Markets remain choppy as investors play the waiting game, whilst oil prices have risen again as inventory data painted a bullish picture. PMIs from Europe this morning show improvement but coming off an exceptionally low base in April. Germany’s services PMI jumped from 16.2 to 31.4. France’s rose from 10.2 to 29.4.

It’s a step in the right direction, but remember how these PMIs are calculated – respondents can only answer if the state of their industry is better, worse or the same as the month before. Contraction is still the state of play. Overnight data showed Japan’s exports down 21.9%, the worst decline since 2009; whilst South Korean exports also plunged.

Stocks rose yesterday but eased back today as Asian trade data worried investors. The S&P 500 hit its best intra-day level since March 6th at 2980 (2985 on March 6th was the high), closing at 2971 vs the close of 2972 on that day. The 200-day simple moving average sits just above but the 100-day line has provided the topside resistance for the last two sessions. Futures indicate a lower open.

The FTSE 100 rose 1% on Wednesday but handed back the gains at the open as European stocks faded. Equity indices are near or at the top of the ranges are still posting weekly gains. The US is creeping ahead of the pack with big tech driving things – Facebook soared yesterday after it announced a new e-commerce business that could take on Amazon. The Nasdaq rose 2%, ahead of the broad market, and is up for the year and not far away from its all-time highs.

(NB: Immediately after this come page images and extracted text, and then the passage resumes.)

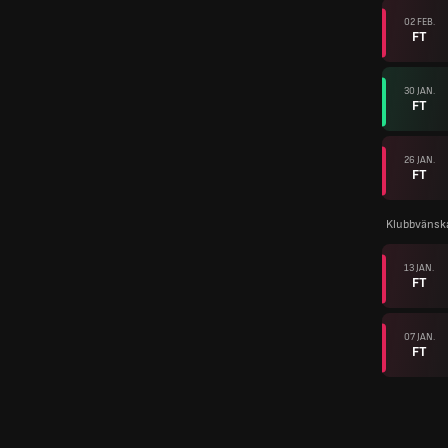
02 FEB.
FT
30 JAN.
FT
26 JAN.
FT
Klubbvänsk
13 JAN.
FT
07 JAN.
FT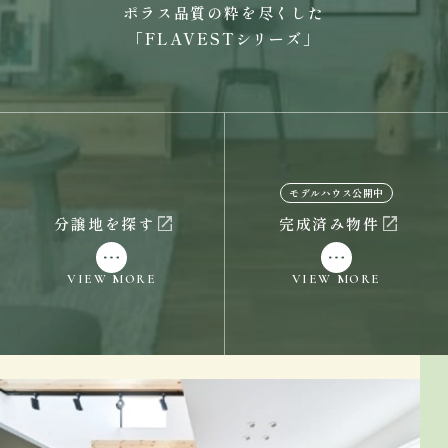
ポラス品質の粋を尽くした
「FLAVESTシリーズ」
モデルハウス公開中
分譲地を探す
完成済み物件
VIEW MORE
VIEW MORE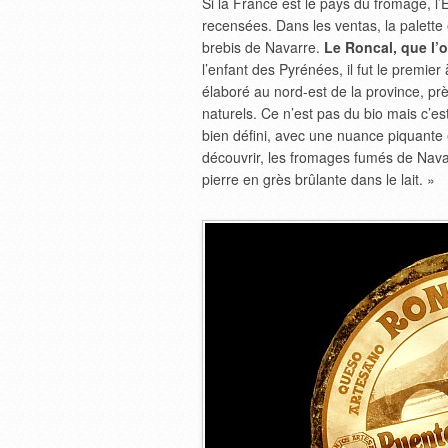
Si la France est le pays du fromage, l’
recensées. Dans les ventas, la palette 
brebis de Navarre.
Le Roncal, que l’o
l’enfant des Pyrénées, il fut le premier
élaboré au nord-est de la province, prè
naturels. Ce n’est pas du bio mais c’e
bien défini, avec une nuance piquante e
découvrir, les fromages fumés de Navar
pierre en grès brûlante dans le lait. »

Oil prices rose firmly after a bullish inventory report from the EIA. Crude stockpiles declined by 5m barrels in the week to May 15th, against an expected build of 1.2m barrels. But it was less bullish when you dig deeper into the report. Gasoline stocks rose 2.8 million barrels vs an expected 2.1m drop. Distillate stockpiles were up by 3.8 million barrels, which was more than expected.

WTI (Aug) pushed up above $34 and is looking to close the March 6th-9th gap. Oil is riding higher on great-than-expected loss of output in the US. After the EIA this week predicted a sharp decline in US output next month, the concern will be that higher prices sees the taps opened again.

Andrew Bailey, the governor of the Bank of England, chose his moment well: just as he told MPs that the Old Lady is prepared to consider negative rates, a UK gilt auction delivered a negative interest rate on three-year paper.

The fact that the government can get paid to borrow money shows just how much central banks have already become ‘the market’ for sovereign debt. The problem is, as discussed in a recent note, getting out of a negative rate cycle is tricky and the Eurozone and Japan are hardly poster children of monetary policy success.

Minutes from the Fed’s last meeting were also released yesterday and showed a willingness to look at yield curve control, and still indicated no desire to go down the negative rate path. Once you go down it, it’s exceptionally difficult to get out. Moreover, it’s bad for banks and the financial system and doesn’t make consumers more likely to get out and spend.